**Description of the task**. The word "wrist" marks the lines to report; pull each of them from the listing.

**Data for this exercise**.
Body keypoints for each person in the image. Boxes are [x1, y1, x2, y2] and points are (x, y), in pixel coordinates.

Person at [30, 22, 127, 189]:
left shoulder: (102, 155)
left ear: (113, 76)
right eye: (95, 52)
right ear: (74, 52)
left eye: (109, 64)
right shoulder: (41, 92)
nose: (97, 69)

--

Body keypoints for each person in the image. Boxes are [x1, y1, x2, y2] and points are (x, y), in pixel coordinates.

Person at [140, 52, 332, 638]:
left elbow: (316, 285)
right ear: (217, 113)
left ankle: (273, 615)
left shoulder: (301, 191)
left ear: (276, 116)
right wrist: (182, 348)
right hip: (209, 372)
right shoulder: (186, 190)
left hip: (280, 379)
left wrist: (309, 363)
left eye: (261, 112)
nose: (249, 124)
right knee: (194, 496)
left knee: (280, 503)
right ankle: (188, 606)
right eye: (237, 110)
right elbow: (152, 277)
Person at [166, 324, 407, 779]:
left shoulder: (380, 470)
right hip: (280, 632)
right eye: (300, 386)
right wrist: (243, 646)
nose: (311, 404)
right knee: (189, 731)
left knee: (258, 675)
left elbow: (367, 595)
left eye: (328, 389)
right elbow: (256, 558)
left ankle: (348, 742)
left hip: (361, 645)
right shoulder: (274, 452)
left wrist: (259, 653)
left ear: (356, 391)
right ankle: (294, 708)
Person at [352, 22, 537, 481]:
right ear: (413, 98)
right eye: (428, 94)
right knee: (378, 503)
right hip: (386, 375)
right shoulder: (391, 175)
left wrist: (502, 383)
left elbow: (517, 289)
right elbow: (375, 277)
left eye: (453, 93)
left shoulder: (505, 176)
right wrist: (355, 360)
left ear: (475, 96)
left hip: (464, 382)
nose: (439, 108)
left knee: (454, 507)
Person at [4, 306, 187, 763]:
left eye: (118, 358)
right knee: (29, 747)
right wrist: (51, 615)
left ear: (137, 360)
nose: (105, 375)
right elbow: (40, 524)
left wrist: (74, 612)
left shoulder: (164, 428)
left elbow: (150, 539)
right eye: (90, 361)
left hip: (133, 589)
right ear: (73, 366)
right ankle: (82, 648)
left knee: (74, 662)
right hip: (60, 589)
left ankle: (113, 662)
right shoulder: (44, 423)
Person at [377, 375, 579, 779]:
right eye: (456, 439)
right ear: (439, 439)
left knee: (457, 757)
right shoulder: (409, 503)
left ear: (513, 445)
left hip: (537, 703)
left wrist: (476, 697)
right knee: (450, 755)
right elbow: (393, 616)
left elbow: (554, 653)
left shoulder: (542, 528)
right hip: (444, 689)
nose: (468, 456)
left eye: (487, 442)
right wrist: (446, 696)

--

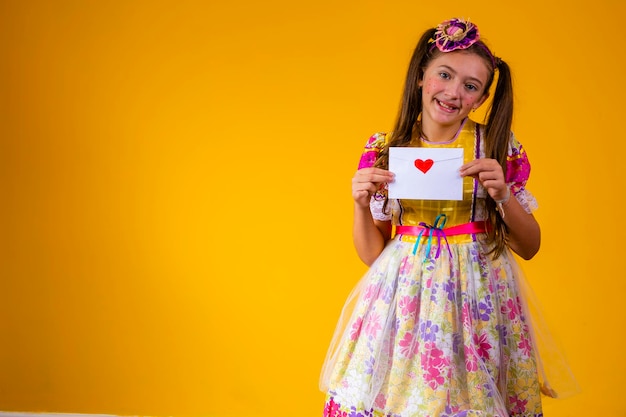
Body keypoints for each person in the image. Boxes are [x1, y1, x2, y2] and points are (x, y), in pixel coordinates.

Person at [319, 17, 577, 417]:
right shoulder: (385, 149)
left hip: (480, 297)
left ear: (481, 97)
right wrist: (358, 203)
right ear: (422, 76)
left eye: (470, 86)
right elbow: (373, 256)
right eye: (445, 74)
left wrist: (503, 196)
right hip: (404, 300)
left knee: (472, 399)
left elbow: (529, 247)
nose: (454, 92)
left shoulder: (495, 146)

**Answer for the task**.
right wrist: (182, 348)
left wrist: (309, 363)
right wrist: (243, 646)
left wrist: (259, 653)
left wrist: (502, 383)
right wrist: (355, 360)
right wrist: (51, 615)
left wrist: (74, 612)
left wrist: (476, 697)
right wrist: (446, 696)
right wrist: (358, 203)
left wrist: (503, 196)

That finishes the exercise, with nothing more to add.